Uma jornada pela história dos golpes de Estado, por Leonardo Cazes

Uma jornada pela história dos golpes de Estado

por Leonardo Cazes*

Desde 2016 não se fala de outra coisa no Brasil: foi golpe ou não foi? Seja o impedimento da presidenta Dilma Rousseff, seja a tomada do poder pelos militares em 1964, a presença do termo “golpe de Estado” no debate público e as discussões inflamadas sobre seu uso motivaram Newton Bignotto, professor titular aposentado de Filosofia da Universidade Federal de Minas Gerais (UFMG) a investigar sua origem em “Golpe de Estado: história de uma ideia”.

Afinal, se não há dúvidas de que golpes de estado “fazem parte da linguagem política e do repertório de ações que estruturam o mundo moderno e contemporâneo”, como afirma o autor, bem menos claro é o caminho que este conceito percorreu ao longo dos séculos até o nosso presente.

A história que Bignotto conta tem seu ponto de partida em Maquiavel, no século XVI. Antes que golpe de Estado se tornasse um conceito bem delineado, o que só ocorreria no século seguinte com Gabriel Naudé, o autor florentino fez formulações fundamentais sobre a tópica da conquista e da conservação do poder. Este será, inclusive, o pilar sobre o qual todo o livro está estruturado.

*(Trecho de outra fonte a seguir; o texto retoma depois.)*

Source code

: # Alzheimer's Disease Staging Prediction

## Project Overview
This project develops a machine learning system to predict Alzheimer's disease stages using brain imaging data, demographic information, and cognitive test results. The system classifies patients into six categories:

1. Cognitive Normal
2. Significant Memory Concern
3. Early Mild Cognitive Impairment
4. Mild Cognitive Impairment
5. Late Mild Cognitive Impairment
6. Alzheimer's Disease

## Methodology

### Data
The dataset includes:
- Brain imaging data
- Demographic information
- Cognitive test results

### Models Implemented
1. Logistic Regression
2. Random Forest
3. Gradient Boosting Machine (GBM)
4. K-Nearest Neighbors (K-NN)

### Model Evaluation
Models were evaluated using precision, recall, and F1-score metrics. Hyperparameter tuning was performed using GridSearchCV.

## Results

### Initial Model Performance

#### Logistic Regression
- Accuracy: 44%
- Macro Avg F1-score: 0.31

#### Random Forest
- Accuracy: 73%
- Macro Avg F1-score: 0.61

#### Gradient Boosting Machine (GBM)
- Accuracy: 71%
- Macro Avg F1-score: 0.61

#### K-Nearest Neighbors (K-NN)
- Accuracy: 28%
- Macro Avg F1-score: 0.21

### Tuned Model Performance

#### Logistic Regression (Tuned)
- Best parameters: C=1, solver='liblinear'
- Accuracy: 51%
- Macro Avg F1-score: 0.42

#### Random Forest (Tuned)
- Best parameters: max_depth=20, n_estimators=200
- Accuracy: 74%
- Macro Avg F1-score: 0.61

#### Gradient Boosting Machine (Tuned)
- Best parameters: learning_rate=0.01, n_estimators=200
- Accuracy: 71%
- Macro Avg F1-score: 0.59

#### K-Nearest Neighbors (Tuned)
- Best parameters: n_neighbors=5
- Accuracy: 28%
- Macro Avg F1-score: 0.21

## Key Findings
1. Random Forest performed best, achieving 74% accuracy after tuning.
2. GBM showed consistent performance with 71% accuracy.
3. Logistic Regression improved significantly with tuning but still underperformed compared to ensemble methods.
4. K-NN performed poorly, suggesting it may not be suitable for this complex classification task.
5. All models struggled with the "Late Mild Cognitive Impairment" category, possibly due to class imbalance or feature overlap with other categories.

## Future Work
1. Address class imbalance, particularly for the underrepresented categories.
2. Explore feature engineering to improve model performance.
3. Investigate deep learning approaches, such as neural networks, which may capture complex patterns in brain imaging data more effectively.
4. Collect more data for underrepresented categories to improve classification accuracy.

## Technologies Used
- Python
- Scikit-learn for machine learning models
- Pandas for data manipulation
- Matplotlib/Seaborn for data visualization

Em particular, o professor procura articular dois níveis de análise propostos pelo italiano: uma análise fenomenológica das conjurações, abordando as diferentes formas de ataque ao poder, com um ponto de vista que chama de “topológico”, onde importa mais a geografia interna e o espaço ocupado por cada ator no momento em que o poder está ameaçado. A articulação entre estes dois níveis de análise se mostra uma chave interpretativa muito rica para compreender os golpes de Estado ao longo dos séculos.

Bignotto demonstra, também, que nem sempre golpe de Estado teve uma conotação negativa nem se restringia à tomada do poder. O francês Gabriel Naudé, no século XVII, separa o conceito de conspiração, que mantém sua conotação negativa, e positiva o conceito de golpe de Estado como ação capaz de influenciar a marcha dos acontecimentos e defender o Estado — e o rei — das suas ameaças.

No século XVIII, aponta o professor, o sentido atribuído aos golpes de Estado parecem estar pacificados e não se observa um grande debate sobre o tema. Sua vinculação à defesa do poder monárquico parecia evidente. Revolução, por sua vez, emerge como o conceito fundamental do vocabulário político do período.

A França entre as décadas finais do século XVIII e as primeiras do XIX é o cenário escolhido por Bignotto para apresentar como essas ideias políticas foram sendo mobilizadas por diferentes atores políticos em tempos extremamente conturbados. Golpes de Estado eram aplicados, mas nem sempre identificados desta forma.

É ao longo do século XIX, quando foram registrados inúmeros golpes de Estado, sendo o mais famoso deles o 18 Brumário de Luís Bonaparte, que o conceito vai ganhando contornos mais próximos ao que conhecemos no presente: uma forma de tomada do poder fora das regras previstas pelas Constituições, mas comuns na cena pública.

Esta tensão entre golpes de Estado e as leis, o uso da força para a manutenção da ordem legal, no entrecruzamento entre a filosofia política e o Direito, é muito explorada pelo professor nos capítulos dedicados aos séculos XIX e XX — este último trazendo ainda toda a discussão acerca do estado de exceção.

Há algo, entretanto, que escapa ao que foi dito até agora sobre o livro e nem poderia ser resumido neste espaço. O grande mérito de Bignotto em seu trabalho é mostrar como o conceito de golpe de Estado foi formulado e mobilizado por atores de carne e osso ao longo do tempo, atravessados por experiências políticas que moldaram suas ideias e suas visões de mundo, e acabaram transformando o próprio conceito.

Sua história das ideias é construída num imbricamento permanente com a história política de cada período analisado, com a reconstituição de episódios significativos e apresentação de vasta bibliografia sobre cada tema — boa parte dela inacessível ao leitor brasileiro. A síntese realizada por Bignotto se torna, assim, um ponto de partida inescapável para compreender a natureza dos golpes de Estado que, como o próprio autor destaca ao final do livro, “pode ajudar a combater um mal que não foi expurgado de nossas vidas com o desenvolvimento das forças econômicas e políticas ao longo dos últimos séculos.”